La increíble historia del argentino que construye las guitarras de las estrellas
Debería haber una advertencia en la entrada de este lugar: Sépalo. Al ingresar, será transportado a un universo paralelo, del cual no podrá salir con facilidad.
Es mediodía y viernes. El Soho neoyorquino arde; de calor, de turistas, de gente cool, de empleados que corren a comprar algún lunch special a diez dólares, de chicas recién salidas de clases de yoga, de vendedores callejeros que insisten en que cada transeúnte se lleve algo, lo que sea, de sus puestos improvisados.
Pero al cruzar la puerta de Rudy’s Music, un sitio al que Mark Knopfler –el líder de Dire Straits– calificó en el documental Guitar Stories como “la tienda de guitarras más hermosa del mundo”, toda esa urbe encendida deja de existir, súbitamente, para transformarse en un santuario artesanal de maderas, aromas, colores, cuerdas, anécdotas… Y música, claro; ante todo siempre la música.
Adentro, el monarca de este reino de sonidos, el luthier argentino Rudy Pensa, tiene todo minuciosamente bajo control. Mantiene un ojo vigilante sobre la entrada, reparte abrazos entre los clientes, ofrece algo fresco para beber, sonríe; en fin: practica un networking de la vieja escuela. “Acá enfrente hacen un cortado hermoso”, dice, a sabiendas de lo irresistible de su invitación, que no puede separar ese mundo bello que lo rodea, de algo tan sencillo como un café.

# Material extraído:

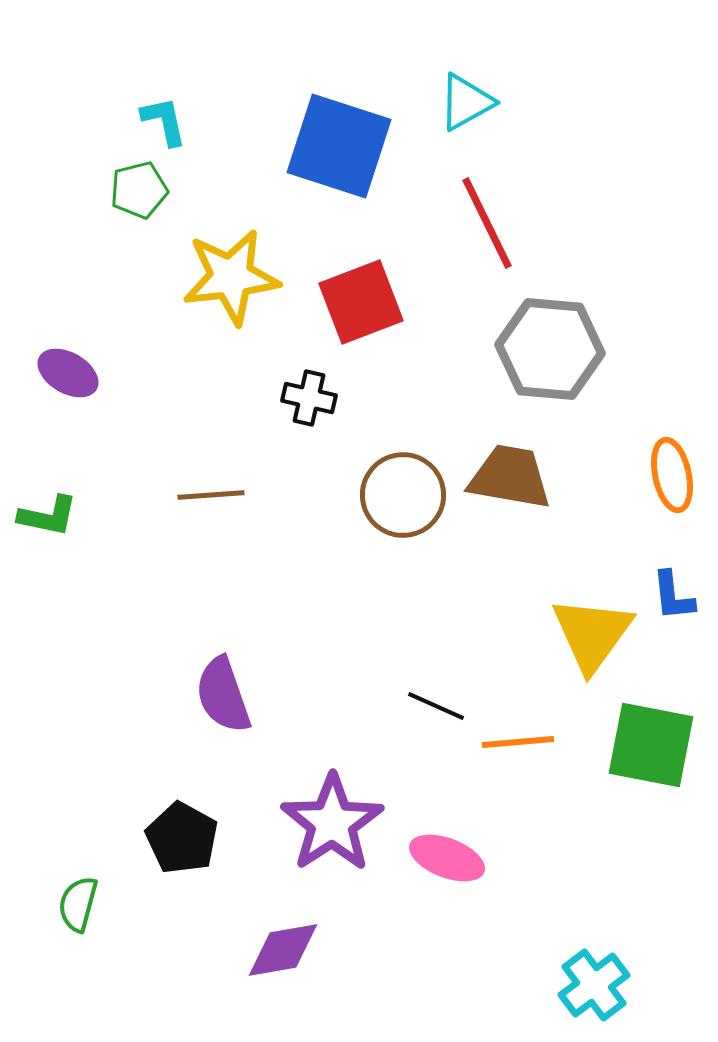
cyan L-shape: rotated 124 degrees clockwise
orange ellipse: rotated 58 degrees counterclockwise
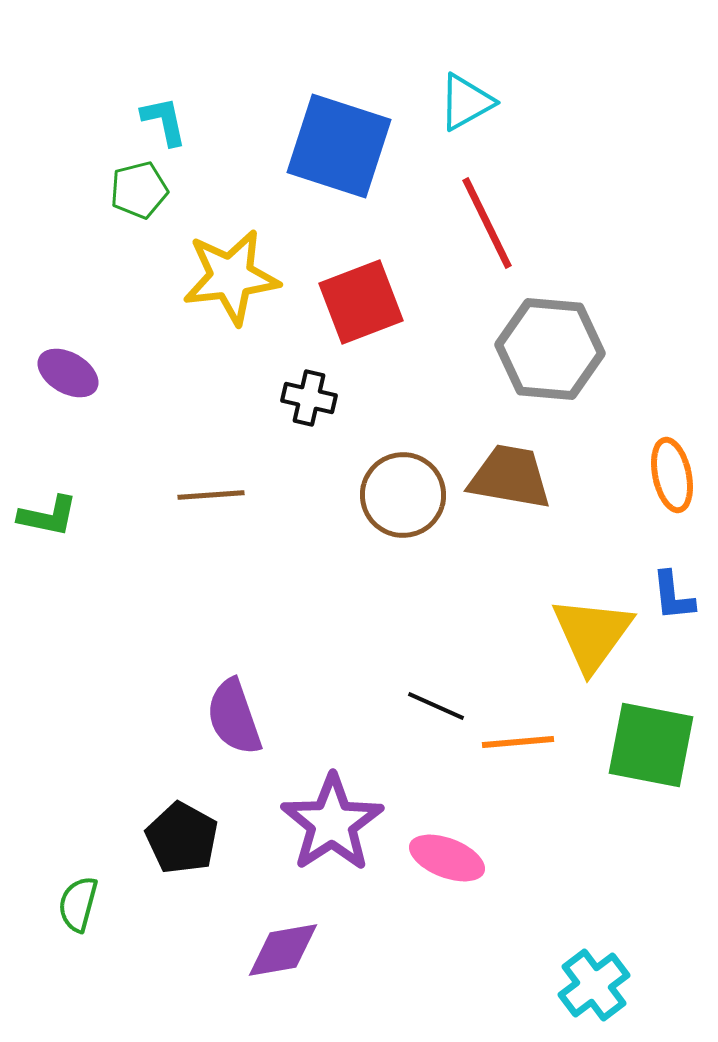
purple semicircle: moved 11 px right, 22 px down
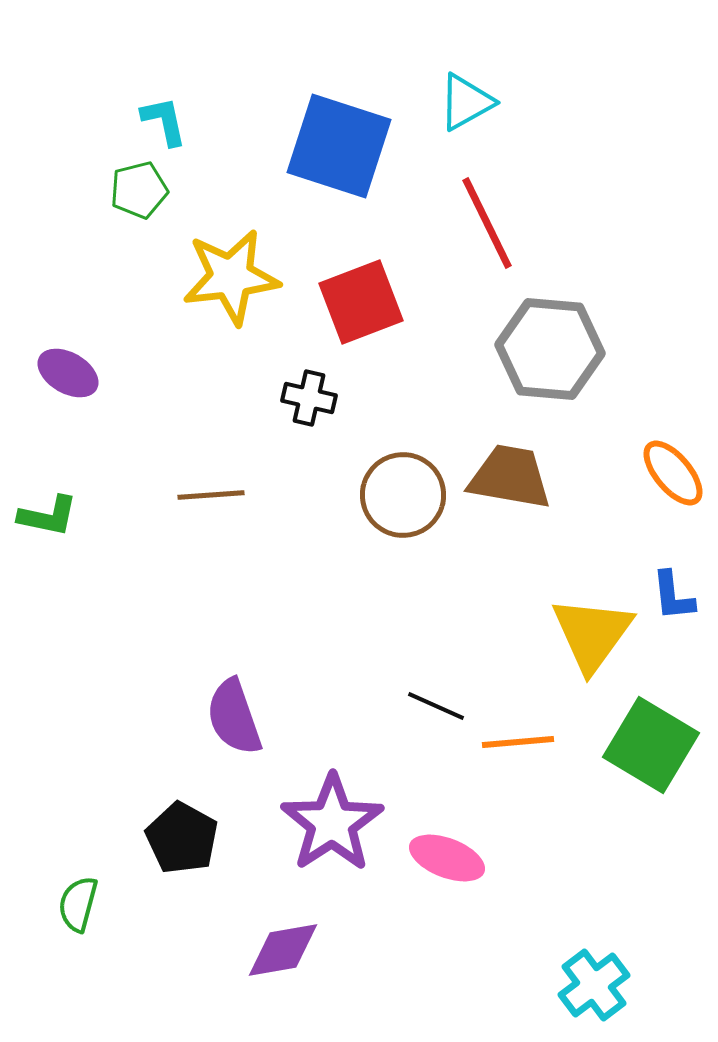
orange ellipse: moved 1 px right, 2 px up; rotated 28 degrees counterclockwise
green square: rotated 20 degrees clockwise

# Lo que se pide:
1. En el texto sobre la tienda de guitarras, ¿por qué debería haber una advertencia en la entrada del lugar? Explícalo en una a tres oraciones.
2. Cambia "mediodía" por "medianoche" y vuelve a escribir el fragmento del texto sobre la tienda de guitarras, empezando en "Es mediodía y" y terminando en "sus puestos improvisados.".

# Soluciones:
1. Porque, al entrar, uno es transportado a un universo paralelo del que no puede salir con facilidad.

2.
Es medianoche y viernes. El Soho neoyorquino arde; de calor, de turistas, de gente cool, de empleados que corren a comprar algún lunch special a diez dólares, de chicas recién salidas de clases de yoga, de vendedores callejeros que insisten en que cada transeúnte se lleve algo, lo que sea, de sus puestos improvisados.